Combining Digital Twin and Machine Learning for the Fused Filament Fabrication Process

Abstract

In this work, the feasibility of applying a digital twin combined with machine learning algorithms (convolutional neural network and random forest classifier) to predict the performance of PLA (polylactic acid or polylactide) parts is being investigated. These parts are printed using a low-cost desktop 3D printer based on the principle of fused filament fabrication. A digital twin of the extruder assembly has been created in this work. This is the component responsible for melting the thermoplastic material and depositing it on the print bed. The extruder assembly digital twin has been separated into three simulations, i.e., conjugate convective heat transfer, multiphase material melting, and non-Newtonian microchannel. The functionality of the physical extruder is controlled by a PID/PWM circuit, which has also been modelled within the digital twin to control the virtual extruder’s operation. The digital twin simulations were validated through experimentation and showed a good agreement. After validation, a variety of parts were printed using PLA at four different extrusion temperatures (180 °C, 190 °C, 200 °C, 210 °C) and ten different extrusion rates (ranging from 70% to 160%). Measurements of the surface roughness, hardness, and tensile strength of the printed parts were recorded.
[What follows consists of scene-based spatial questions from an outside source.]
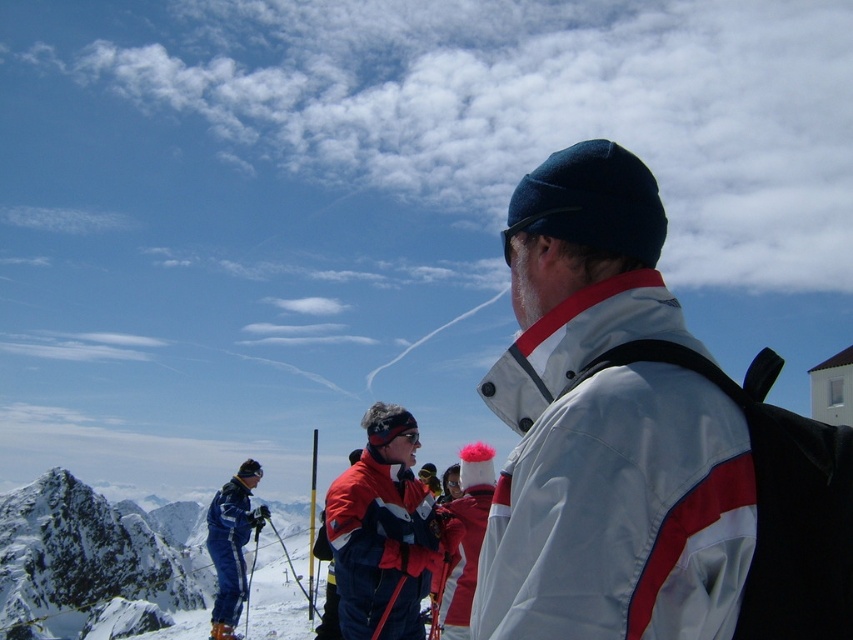
You are standing in the ski resort and see the snowy peak at left and the red fabric jacket at center. Which object is located to the left of the other?

The snowy peak at left is positioned on the left side of red fabric jacket at center.

You are a photographer trying to capture a photo of the snowy peak at left and the white matte jacket at center. From your current position, which object is closer to the camera?

The white matte jacket at center is positioned on the right side of snowy peak at left, so the snowy peak at left is closer to the camera.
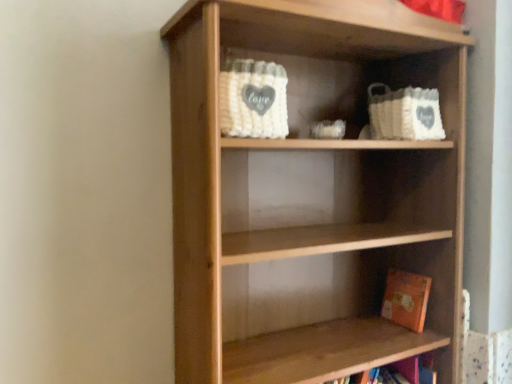
Question: Can you confirm if natural wood shelf at center is positioned to the left of orange matte book at lower right?

Choices:
 (A) no
 (B) yes

Answer: (B)

Question: Is natural wood shelf at center positioned with its back to orange matte book at lower right?

Choices:
 (A) yes
 (B) no

Answer: (A)

Question: Is natural wood shelf at center positioned beyond the bounds of orange matte book at lower right?

Choices:
 (A) yes
 (B) no

Answer: (A)

Question: Is natural wood shelf at center positioned in front of orange matte book at lower right?

Choices:
 (A) yes
 (B) no

Answer: (A)

Question: Are natural wood shelf at center and orange matte book at lower right located far from each other?

Choices:
 (A) yes
 (B) no

Answer: (B)

Question: Is natural wood shelf at center bigger than orange matte book at lower right?

Choices:
 (A) yes
 (B) no

Answer: (A)

Question: Are orange matte book at lower right and natural wood shelf at center located far from each other?

Choices:
 (A) no
 (B) yes

Answer: (A)

Question: From the image's perspective, is orange matte book at lower right over natural wood shelf at center?

Choices:
 (A) no
 (B) yes

Answer: (A)

Question: Is the depth of orange matte book at lower right less than that of natural wood shelf at center?

Choices:
 (A) no
 (B) yes

Answer: (A)

Question: Could you tell me if orange matte book at lower right is facing natural wood shelf at center?

Choices:
 (A) yes
 (B) no

Answer: (A)

Question: Are orange matte book at lower right and natural wood shelf at center beside each other?

Choices:
 (A) no
 (B) yes

Answer: (A)

Question: Considering the relative positions of orange matte book at lower right and natural wood shelf at center in the image provided, is orange matte book at lower right to the left of natural wood shelf at center from the viewer's perspective?

Choices:
 (A) yes
 (B) no

Answer: (B)

Question: Visually, is orange matte book at lower right positioned to the left or to the right of natural wood shelf at center?

Choices:
 (A) right
 (B) left

Answer: (A)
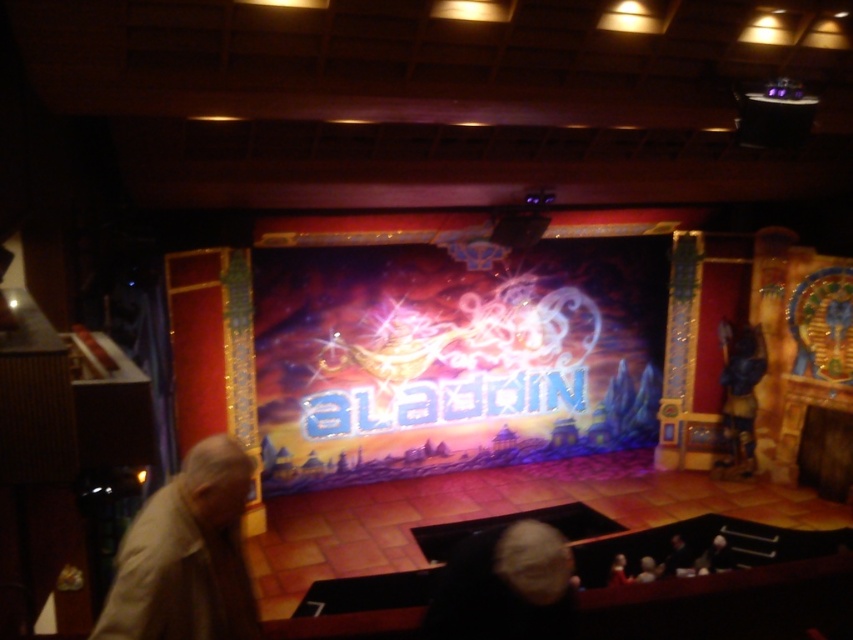
Between light beige fabric at lower left and light beige hair at lower center, which one has less height?

light beige hair at lower center

Describe the element at coordinates (186, 556) in the screenshot. The image size is (853, 640). I see `light beige fabric at lower left` at that location.

Where is `light beige fabric at lower left`? The width and height of the screenshot is (853, 640). light beige fabric at lower left is located at coordinates (186, 556).

Is light beige hair at lower center positioned in front of dark hair at center?

Yes, light beige hair at lower center is closer to the viewer.

This screenshot has height=640, width=853. Identify the location of light beige hair at lower center. (618, 572).

What are the coordinates of `light beige hair at lower center` in the screenshot? It's located at (618, 572).

Identify the location of light beige hair at lower center. The height and width of the screenshot is (640, 853). (618, 572).

Who is taller, light beige fabric at lower left or dark hair at center?

With more height is light beige fabric at lower left.

Measure the distance between light beige fabric at lower left and camera.

The distance of light beige fabric at lower left from camera is 8.62 feet.

What do you see at coordinates (186, 556) in the screenshot?
I see `light beige fabric at lower left` at bounding box center [186, 556].

You are a GUI agent. You are given a task and a screenshot of the screen. Output one action in this format:
    pyautogui.click(x=<x>, y=<y>)
    Task: Click on the light beige fabric at lower left
    This screenshot has height=640, width=853.
    Given the screenshot: What is the action you would take?
    pyautogui.click(x=186, y=556)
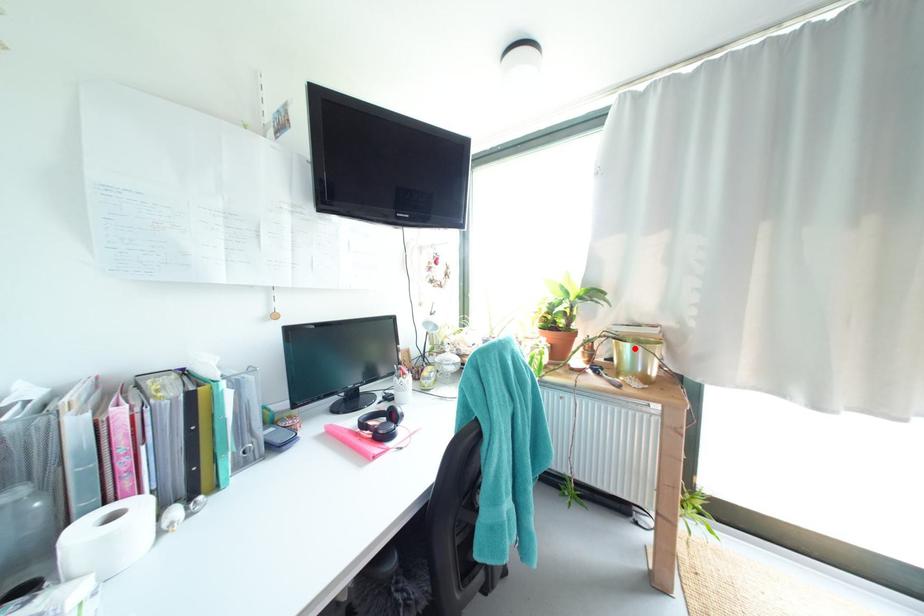
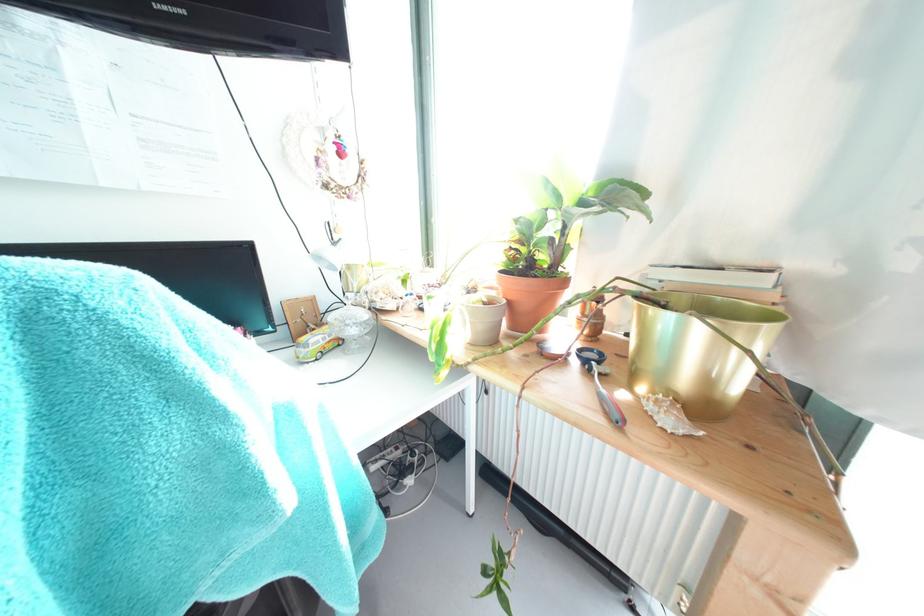
Where in the second image is the point corresponding to the highlighted location from the first image?

(675, 321)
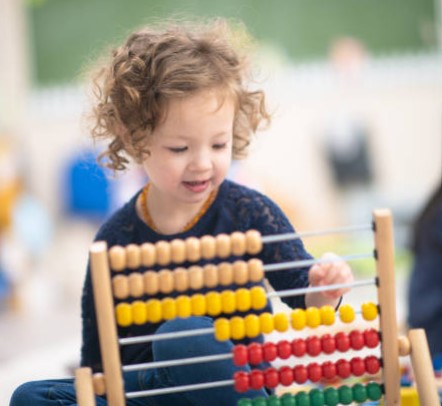
You are a GUI agent. You are given a task and a screenshot of the screen. Output one action in this format:
    pyautogui.click(x=<x>, y=<y>)
    Task: Click on the abacus bead in seventh row down
    This screenshot has width=442, height=406.
    Given the screenshot: What is the action you would take?
    pyautogui.click(x=244, y=402), pyautogui.click(x=261, y=399), pyautogui.click(x=272, y=399), pyautogui.click(x=286, y=399), pyautogui.click(x=308, y=396), pyautogui.click(x=318, y=396), pyautogui.click(x=332, y=397), pyautogui.click(x=342, y=397), pyautogui.click(x=359, y=396), pyautogui.click(x=372, y=392)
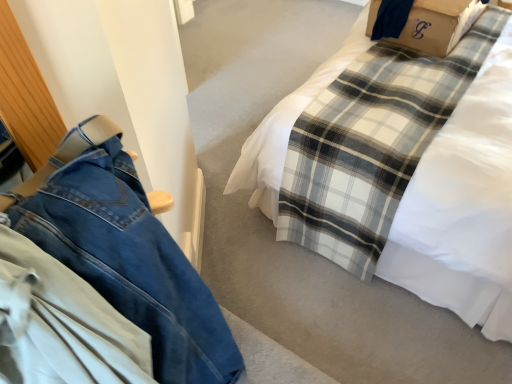
Question: Is brown cardboard box at upper right smaller than denim pants at left?

Choices:
 (A) yes
 (B) no

Answer: (A)

Question: Is brown cardboard box at upper right looking in the opposite direction of denim pants at left?

Choices:
 (A) yes
 (B) no

Answer: (B)

Question: From a real-world perspective, is brown cardboard box at upper right located higher than denim pants at left?

Choices:
 (A) yes
 (B) no

Answer: (B)

Question: Does brown cardboard box at upper right come in front of denim pants at left?

Choices:
 (A) yes
 (B) no

Answer: (B)

Question: Are brown cardboard box at upper right and denim pants at left far apart?

Choices:
 (A) yes
 (B) no

Answer: (A)

Question: Is brown cardboard box at upper right positioned beyond the bounds of denim pants at left?

Choices:
 (A) no
 (B) yes

Answer: (B)

Question: Does white plaid blanket at center appear on the left side of denim pants at left?

Choices:
 (A) yes
 (B) no

Answer: (B)

Question: Would you say denim pants at left is part of white plaid blanket at center's contents?

Choices:
 (A) yes
 (B) no

Answer: (B)

Question: Is white plaid blanket at center looking in the opposite direction of denim pants at left?

Choices:
 (A) yes
 (B) no

Answer: (B)

Question: Does white plaid blanket at center have a lesser height compared to denim pants at left?

Choices:
 (A) no
 (B) yes

Answer: (A)

Question: From the image's perspective, is white plaid blanket at center under denim pants at left?

Choices:
 (A) no
 (B) yes

Answer: (A)

Question: Is white plaid blanket at center not close to denim pants at left?

Choices:
 (A) yes
 (B) no

Answer: (A)

Question: Are white plaid blanket at center and brown cardboard box at upper right far apart?

Choices:
 (A) yes
 (B) no

Answer: (B)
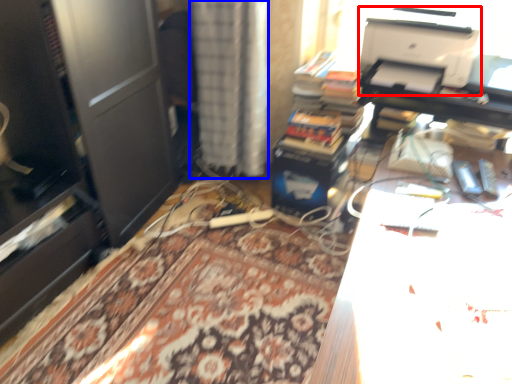
Question: Which point is further to the camera, printer (highlighted by a red box) or curtain (highlighted by a blue box)?

Choices:
 (A) printer
 (B) curtain

Answer: (B)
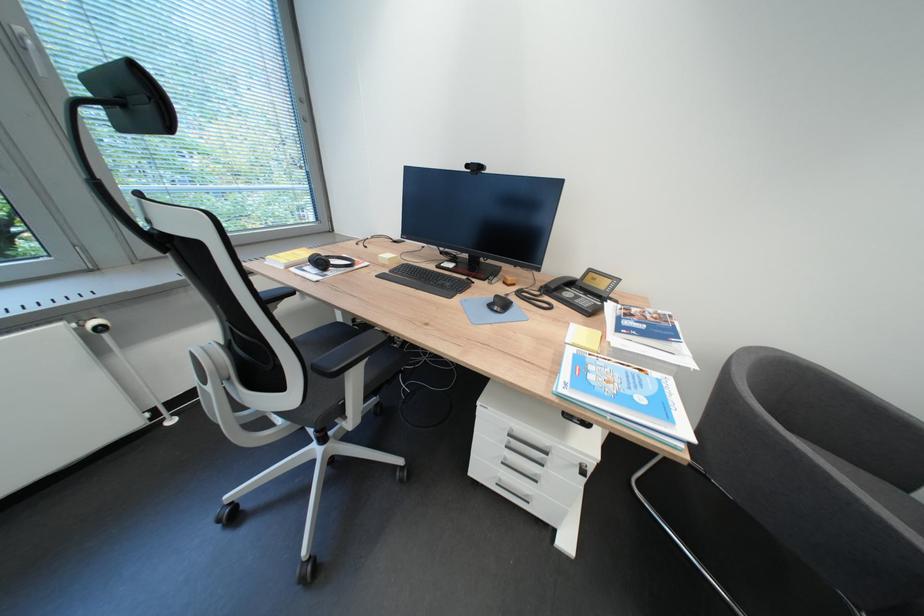
Find the location of a particular element. This screenshot has height=616, width=924. black chair headrest is located at coordinates (130, 98).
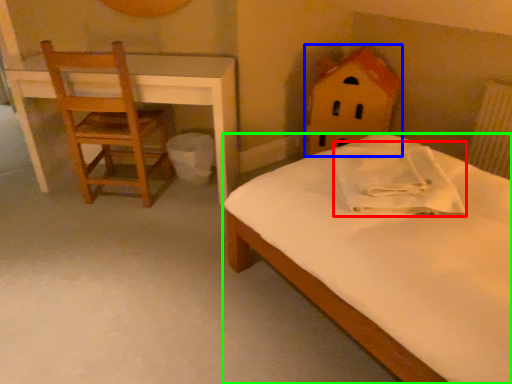
Question: Which object is the closest to the pillow (highlighted by a red box)? Choose among these: toy (highlighted by a blue box) or bed (highlighted by a green box).

Choices:
 (A) toy
 (B) bed

Answer: (B)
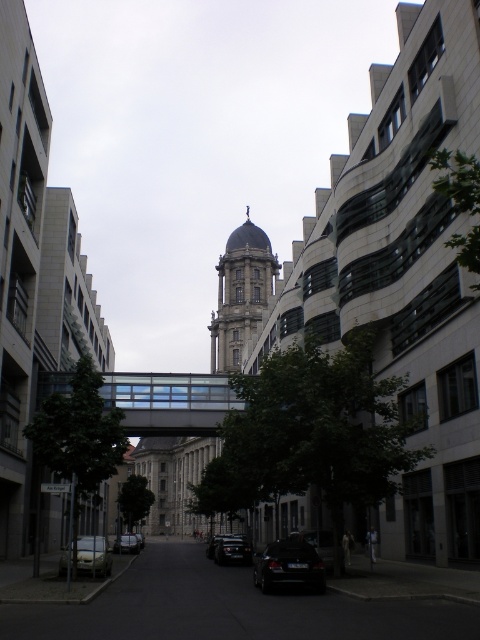
You are a delivery driver who needs to park your vehicle in this urban area. You have two cars available for the task. One is the black matte car at lower center and the other is the black glossy car at center. Considering the space between the modern buildings on the left and the historical building in the center, which car would you choose to park here and why?

The black matte car at lower center has a greater width than the black glossy car at center. Since the space between the modern buildings on the left and the historical building in the center is likely narrow, the narrower black glossy car at center would be easier to maneuver and park in this confined area.

You are a delivery driver who needs to park your black matte car at lower center in a designated parking spot located at coordinates point 0.884, 0.602. Based on the scene description, is the parking spot available for your vehicle?

The black matte car at lower center is already located at point (288, 564), so the parking spot is not available for your vehicle.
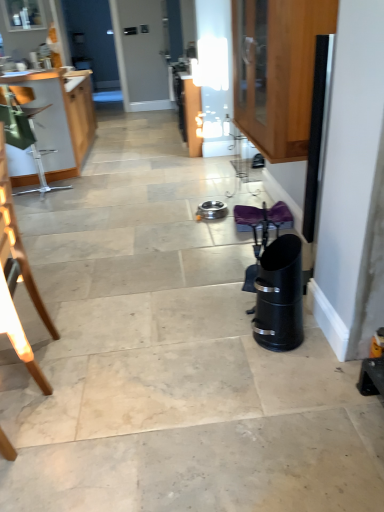
In order to click on spots to the right of wooden chair at left in this screenshot , I will do `click(89, 364)`.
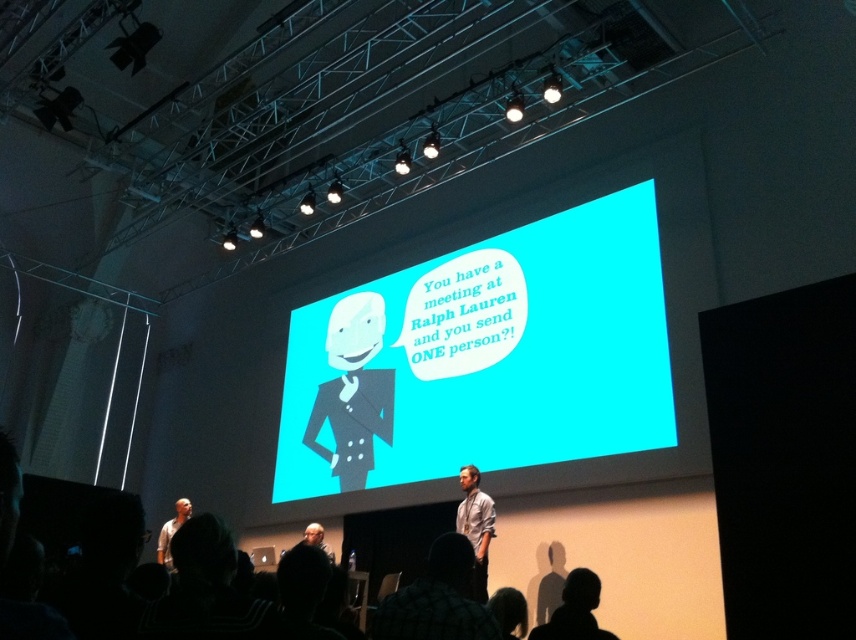
Question: Which object is positioned farthest from the matte blue screen at center?

Choices:
 (A) light blue shirt at center
 (B) white matte shirt at lower left

Answer: (B)

Question: Is matte black suit at center further to the viewer compared to white matte shirt at lower left?

Choices:
 (A) yes
 (B) no

Answer: (A)

Question: Is light blue shirt at center to the left of white matte shirt at lower left from the viewer's perspective?

Choices:
 (A) no
 (B) yes

Answer: (A)

Question: Which of the following is the closest to the observer?

Choices:
 (A) matte black suit at center
 (B) white matte shirt at lower left

Answer: (B)

Question: Is the position of matte black suit at center less distant than that of white matte shirt at lower left?

Choices:
 (A) yes
 (B) no

Answer: (B)

Question: Which point appears closest to the camera in this image?

Choices:
 (A) (646, 365)
 (B) (456, 516)

Answer: (B)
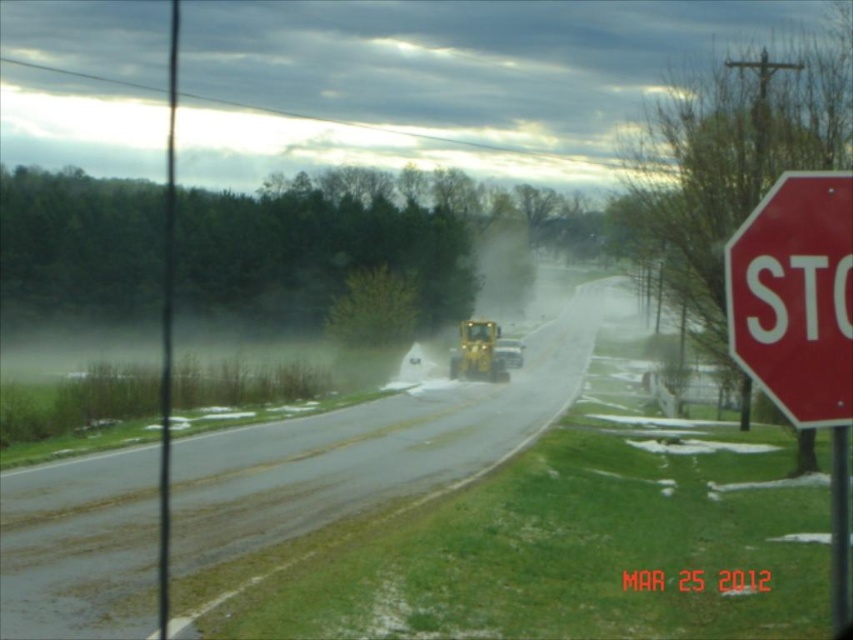
Can you confirm if red matte stop sign at right is thinner than yellow rubber tractor at center?

Correct, red matte stop sign at right's width is less than yellow rubber tractor at center's.

Can you confirm if red matte stop sign at right is positioned below yellow rubber tractor at center?

No, red matte stop sign at right is not below yellow rubber tractor at center.

Is point (788, 314) closer to viewer compared to point (515, 362)?

Yes, point (788, 314) is in front of point (515, 362).

Find the location of a particular element. red matte stop sign at right is located at coordinates (795, 296).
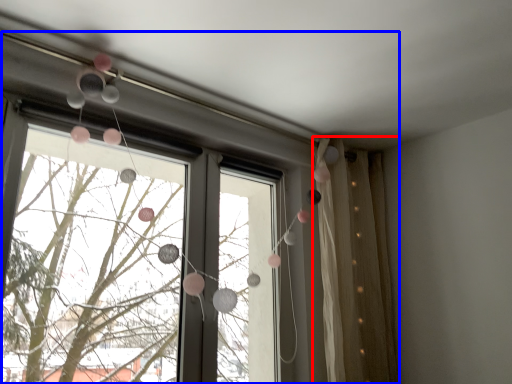
Question: Which of the following is the closest to the observer, curtain (highlighted by a red box) or window (highlighted by a blue box)?

Choices:
 (A) curtain
 (B) window

Answer: (B)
To predict the performance of the printed parts using the digital twin, a correlation was established between the temperature profile of the non-Newtonian microchannel simulation and the experimental results using the machine learning algorithms. To achieve this objective, a reduced order model (ROM) of the extruder assembly digital twin was developed to generate a training database. The database generated by the ROM (simulation results) was used as the input for the machine learning algorithms and experimental data were used as target values (classified into three categories) to establish the correlation between the digital twin output and performance of the physically printed parts. The results show that the random forest classifier has a higher accuracy compared to the convolutional neural network in categorising the printed parts based on the numerical simulations and experimental data.